MDK8888 / GPTFast

Accelerate your Hugging Face Transformers 7.6-9x. Native to Hugging Face and PyTorch.

Geek Repo:Geek Repo

Github PK Tool:Github PK Tool

Help to understand

apirrone opened this issue · comments

Hi!

I don't quite understand how this project works, I guess my main question is : what is a draft model ?

For example, I would like to speed-up the inference of OwlVit (https://huggingface.co/google/owlvit-base-patch32) which I use through the transformers library. Can I do that with GPTFast ?

Thanks !

Hey, apologies for the late response! Vision Transformers are not used for text generation, so they are not supported at this moment.

As for your question about speculative decoding, it essentially uses a smaller draft model to predict the outputs of the larger model. Hope that this is helpful!

Hi, same question.
What exactly is the model_draft_name?
If I would like to speedup llama 7b, and I have stored the checkpoints in my local let's say in folder name 'llama-7b' then what should be my model_name and draft_model_name?

Thanks

Having the same issue. For example, this just loads the zephyr model twice so not sure if I am using this properly:

...
model_name = "HuggingFaceH4/zephyr-7b-beta"
draft_model_name = "HuggingFaceH4/zephyr-7b-beta"

tokenizer = AutoTokenizer.from_pretrained(model_name)
initial_string = "Write me a short story."
input_tokens = tokenizer.encode(initial_string, return_tensors="pt").to(device)

N_ITERS = 10
MAX_TOKENS = 50

gpt_fast_model = gpt_fast(model_name, draft_model_name=draft_model_name, sample_function=argmax)
gpt_fast_model.to(device)

@MDK8888

Take a look at this video, where Horace He explains the concept nicely:
https://www.youtube.com/watch?v=18YupYsH5vY&t=1935s

In essence, you would want to use a smaller model that is an order of magnitude faster and let it run for a number of steps and then check its results in parallel with the big model (which costs almost the same as one token, because it is memory bound by the weights).

@andreas-solti thanks for the response. I watched the video and understood that it is basically the smaller model which should be relatively fast, so the actual model only has to select the best as explained in the video.
The condition I could understand is both model should be using same tokenizer. The smaller could be the quantized version of the original mode.
Also, as explain in his video he mentioned Llama7B and TinyLlama (as smaller model). So when I tried it I faced errors and couldn't run it. I tried couple of other models combinations. Only gpt2-xl and gpt2 are working fine as mentioned in this repo.

So I really need to understand what's the criteria of selecting the smaller/ draft model.
Thanks!

Yes, you need a draft model that is compatible with the tokens, but as Horace mentioned in his presentation, you are also free to use somthing else that is able to predict the next tokens fast.
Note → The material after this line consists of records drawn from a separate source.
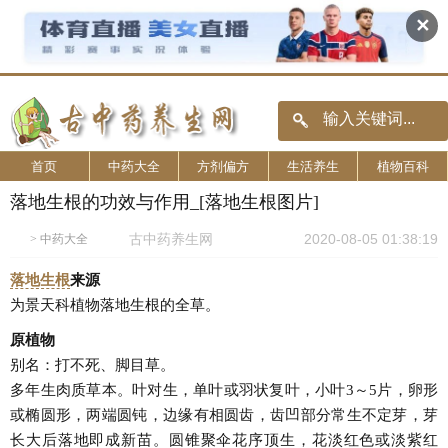
✕
首页
中药大全
方剂偏方
生活养生
植物百科
落地生根的功效与作用_[落地生根图片]
古中药养生网
2020-08-05 01:38:19
>
中药大全
落地生根
来源
为景天科植物落地生根的全草。
原植物
别名：打不死、脚目草。
多年生肉质草本。叶对生，单叶或羽状复叶，小叶3～5片，卵形
或椭圆形，两端圆钝，边缘有相圆齿，齿凹部分常生不定芽，芽
长大后落地即成新苗。圆锥聚伞花序顶生，花淡红色或淡紫红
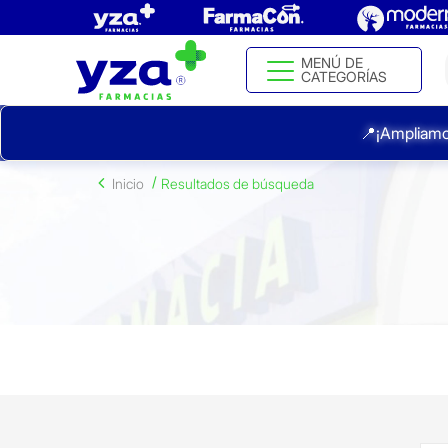
MENÚ DE
CATEGORÍAS
📍¡Ampliamo
Inicio
Resultados de búsqueda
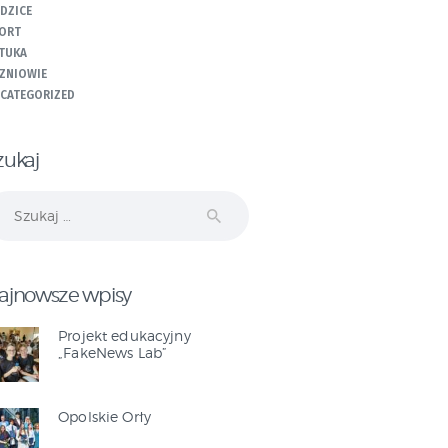
DZICE
ORT
TUKA
ZNIOWIE
CATEGORIZED
zukaj
ukaj:
ajnowsze wpisy
Projekt edukacyjny
„FakeNews Lab”
Opolskie Orły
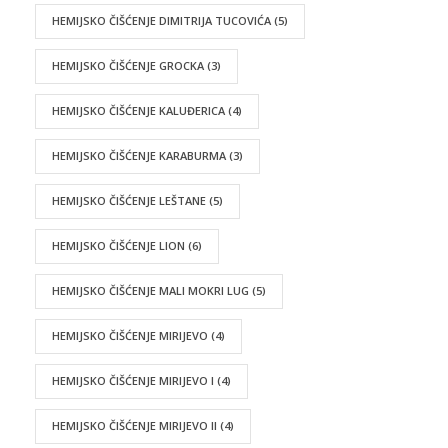
HEMIJSKO ČIŠĆENJE DIMITRIJA TUCOVIĆA
(5)
HEMIJSKO ČIŠĆENJE GROCKA
(3)
HEMIJSKO ČIŠĆENJE KALUĐERICA
(4)
HEMIJSKO ČIŠĆENJE KARABURMA
(3)
HEMIJSKO ČIŠĆENJE LEŠTANE
(5)
HEMIJSKO ČIŠĆENJE LION
(6)
HEMIJSKO ČIŠĆENJE MALI MOKRI LUG
(5)
HEMIJSKO ČIŠĆENJE MIRIJEVO
(4)
HEMIJSKO ČIŠĆENJE MIRIJEVO I
(4)
HEMIJSKO ČIŠĆENJE MIRIJEVO II
(4)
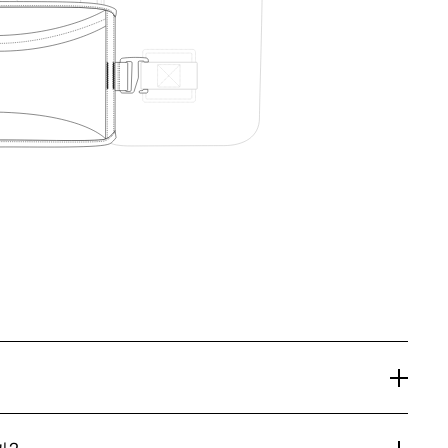
Everyday Rolltop(열 융착 심실링, 더블 TPU 코팅, 16인
)과 Waist Pocket Belt(휴대폰, 열쇠, 간식을 위한 2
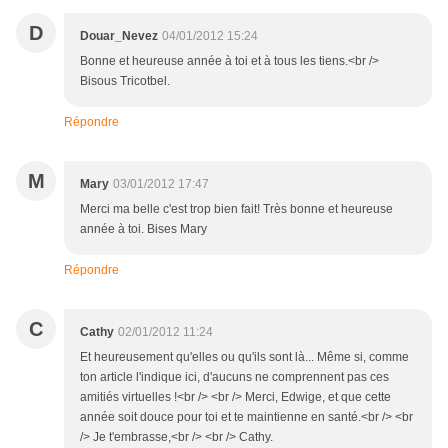
D
Douar_Nevez
04/01/2012 15:24
Bonne et heureuse année à toi et à tous les tiens.<br />
Bisous Tricotbel.
Répondre
M
Mary
03/01/2012 17:47
Merci ma belle c'est trop bien fait! Très bonne et heureuse
année à toi. Bises Mary
Répondre
C
Cathy
02/01/2012 11:24
Et heureusement qu'elles ou qu'ils sont là... Même si, comme
ton article l'indique ici, d'aucuns ne comprennent pas ces
amitiés virtuelles !<br /> <br /> Merci, Edwige, et que cette
année soit douce pour toi et te maintienne en santé.<br /> <br
/> Je t'embrasse,<br /> <br /> Cathy.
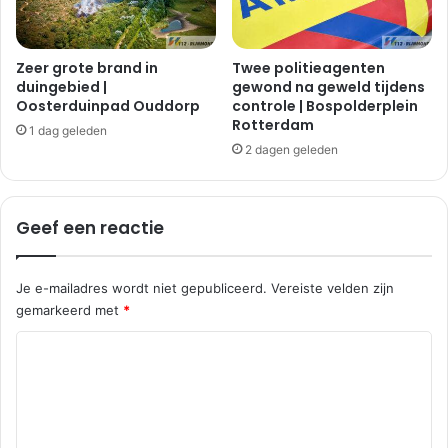
i
d
e
r
Zeer grote brand in
Twee politieagenten
duingebied |
gewond na geweld tijdens
p
Oosterduinpad Ouddorp
controle | Bospolderplein
a
Rotterdam
r
1 dag geleden
k
2 dagen geleden
w
e
g
Geef een reactie
Je e-mailadres wordt niet gepubliceerd.
Vereiste velden zijn
gemarkeerd met
*
R
e
a
c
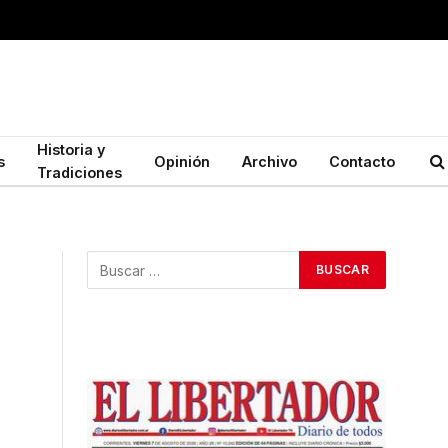
Historia y
s
Opinión
Archivo
Contacto
Tradiciones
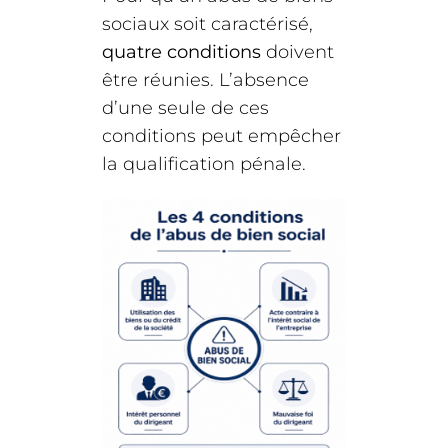
sociaux soit caractérisé,
quatre conditions
doivent
être réunies. L’absence
d’une seule de ces
conditions peut empêcher
la qualification pénale.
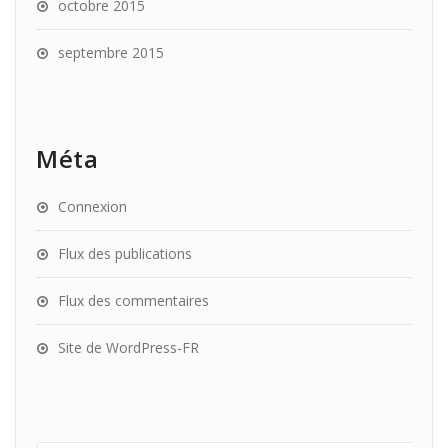
octobre 2015
septembre 2015
Méta
Connexion
Flux des publications
Flux des commentaires
Site de WordPress-FR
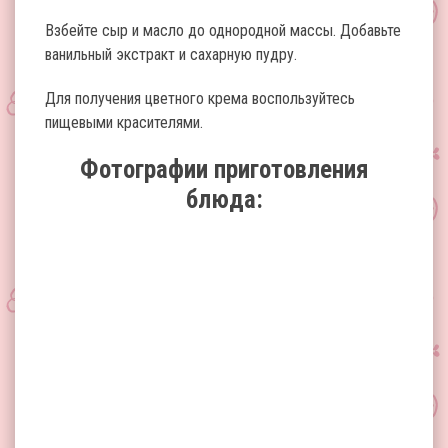
Взбейте сыр и масло до однородной массы. Добавьте
ванильный экстракт и сахарную пудру.
Для получения цветного крема воспользуйтесь
пищевыми красителями.
Фотографии приготовления
блюда:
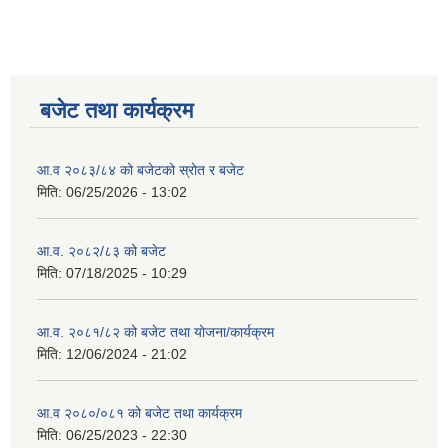
बजेट तथा कार्यक्रम
आ.व २०८३/८४ को बजेटको स्रोत र बजेट
मिति:
06/25/2026 - 13:02
आ.व. २०८२/८३ को बजेट
मिति:
07/18/2025 - 10:29
आ.व. २०८१/८२ को बजेट तथा योजना/कार्यक्रम
मिति:
12/06/2024 - 21:02
आ.व २०८०/०८१ को बजेट तथा कार्यक्रम
मिति:
06/25/2023 - 22:30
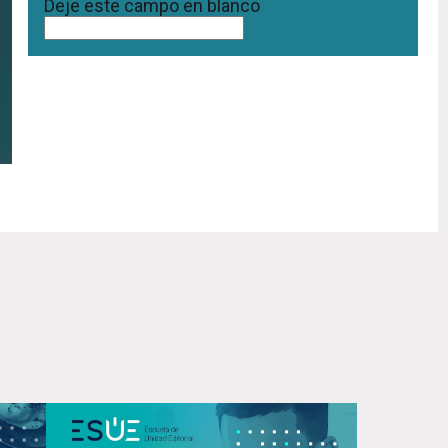
Deje este campo en blanco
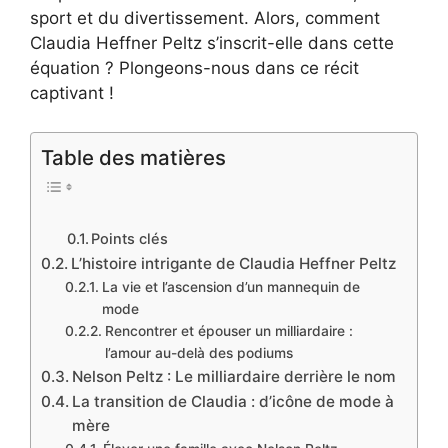
sport et du divertissement. Alors, comment
Claudia Heffner Peltz s’inscrit-elle dans cette
équation ? Plongeons-nous dans ce récit
captivant !
Table des matières
Points clés
L’histoire intrigante de Claudia Heffner Peltz
La vie et l’ascension d’un mannequin de
mode
Rencontrer et épouser un milliardaire :
l’amour au-delà des podiums
Nelson Peltz : Le milliardaire derrière le nom
La transition de Claudia : d’icône de mode à
mère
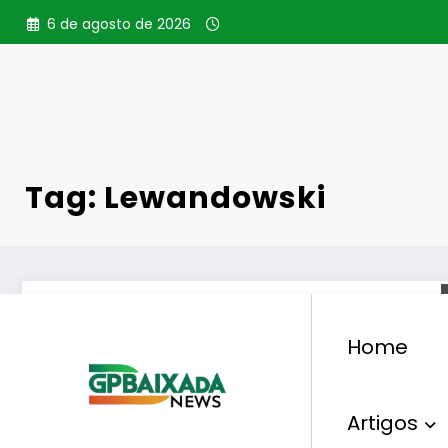
Pular
6 de agosto de 2026
para
o
conteúdo
Tag: Lewandowski
Home
Artigos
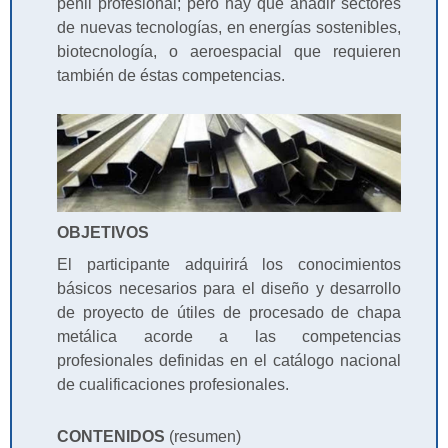
peñil profesional; pero hay que añadir sectores
de nuevas tecnologías, en energías sostenibles,
biotecnología, o aeroespacial que requieren
también de éstas competencias.
OBJETIVOS
El participante adquirirá los conocimientos
básicos necesarios para el diseño y desarrollo
de proyecto de útiles de procesado de chapa
metálica acorde a las competencias
profesionales definidas en el catálogo nacional
de cualificaciones profesionales.
CONTENIDOS
(resumen)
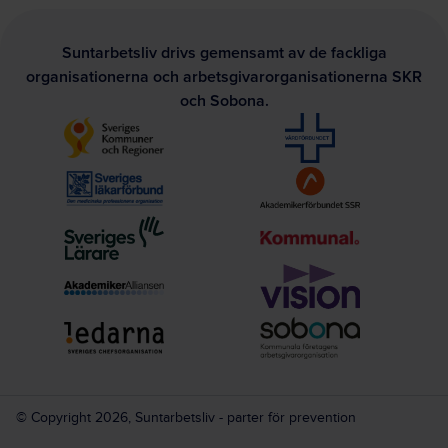
Suntarbetsliv drivs gemensamt av de fackliga
organisationerna och arbetsgivarorganisationerna SKR
och Sobona.
© Copyright 2026, Suntarbetsliv - parter för prevention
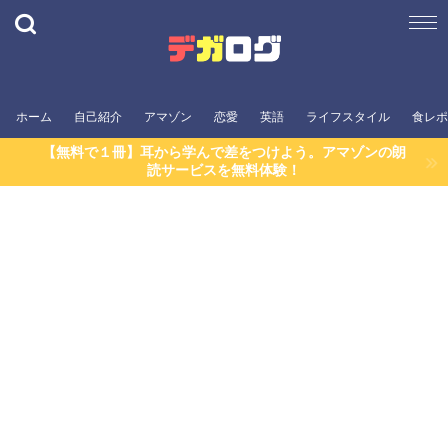
ホーム
自己紹介
アマゾン
恋愛
英語
ライフスタイル
食レポ
【無料で１冊】耳から学んで差をつけよう。アマゾンの朗
読サービスを無料体験！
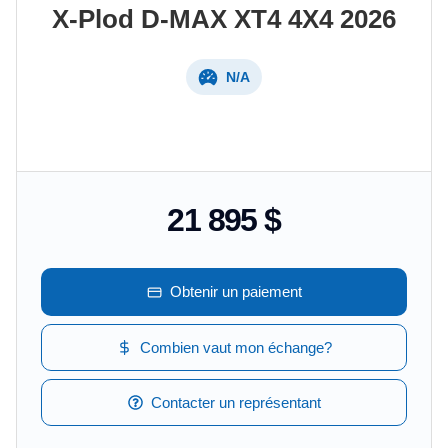
X-Plod
D-MAX XT4 4X4
2026
N/A
21 895 $
Obtenir un paiement
Combien vaut mon échange?
Contacter un représentant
He said it is possible to also use a trigram model for example (in theory you can use any model, but you'd have to convert the output to the token ids that is compatible with what you need in your big model.

Think of the example: you have the prompt-context "Explain what a rainbow is." and the model is in the decoding phase now. Then, if your small model predicts "A rainbow is a beautiful phenomenon...", you can feed the corresponding tokens into your big model in parallel. Then you check, if the ouputs also correspond to the next predicted token. If it does not, then you need to recompute based on the generated output of the big model.

Good luck. Also try asking ChatGPT with your error messages that you get.